COMPRUEBA LO LEÍDO »
(a) Responde a partir del fragmento sobre Jean-François Revel:
(i) ¿Cuál era el verdadero apellido de Revel?
(ii) ¿Cuándo se cumplirá el vigésimo aniversario de su muerte?
(iii) ¿Qué nombramiento recibió en vida?
(b) Prosigue el fragmento sobre Jean-François Revel a partir de su última frase.

Jean-François Revel (1924-2006) no se apellidaba Revel, sino Ricard. Y, más que un periodista y escritor valiente, que sin duda lo fue, podríamos definirlo como un destructor del salón de los espejos. No tanto por la vocación rebelde que le acompañase en los años de su juventud –después de militar en la resistencia al nazismo, en contra de la voluntad de un progenitor alineado con el gobierno filofascista de Vichy– como por su costumbre de evitar las calamidades de los espejismos políticos de su tiempo y de su generación, capaz de despreciar la vida ajena por una utopía comunal que termina prohibiendo la libertad individual.
Dentro de cinco meses, a finales del próximo mes de abril, se cumplirá el vigésimo aniversario de su muerte, que llega sin que muchos de sus mejores libros en español, y en especial sus ensayos, estén disponibles, salvo contadas excepciones, más que en las librerías de lance, que es el purgatorio de todos los escritores que no alcanzaron el Parnaso. A Revel no le hace falta, por supuesto, porque fue nombrado en vida correspondiente de la Academia francesa, el hogar de los inmortales en la tierra.

(Registros de datos)
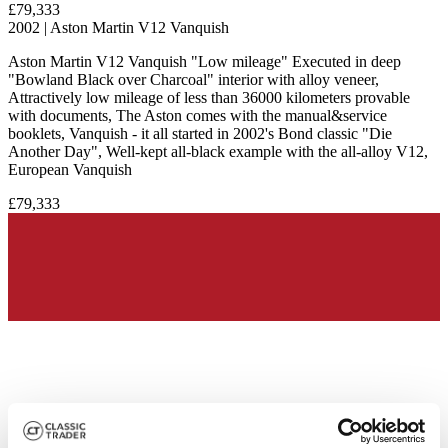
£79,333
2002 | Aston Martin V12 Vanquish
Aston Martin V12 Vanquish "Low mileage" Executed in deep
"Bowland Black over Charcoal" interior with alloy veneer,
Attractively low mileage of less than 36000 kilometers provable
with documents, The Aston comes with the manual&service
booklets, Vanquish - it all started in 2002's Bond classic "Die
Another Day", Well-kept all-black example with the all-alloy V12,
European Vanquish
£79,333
---
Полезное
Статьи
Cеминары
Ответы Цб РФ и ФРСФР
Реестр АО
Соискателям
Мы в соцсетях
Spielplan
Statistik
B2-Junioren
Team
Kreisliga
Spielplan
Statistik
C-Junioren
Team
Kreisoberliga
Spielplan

RESPUESTAS POR TAREA »
(a)
(i) Ricard.
(ii) A finales del próximo mes de abril, dentro de cinco meses.
(iii) Fue nombrado correspondiente de la Academia francesa.

(b)
Jean-François Revel
Su discreta presencia editorial en España es inversamente proporcional a la estimación que disfrutase en su patria, en la que practicó, contra el criterio muchos de sus iguales, un valeroso combate en defensa del liberalismo y frente a los dogmas marxistas. Se le califica con frecuencia como un polemista nato, pero el término sólo es pertinente si perteneces al club de quienes encuentran conflictivo pensar sin amarres ni catecismos.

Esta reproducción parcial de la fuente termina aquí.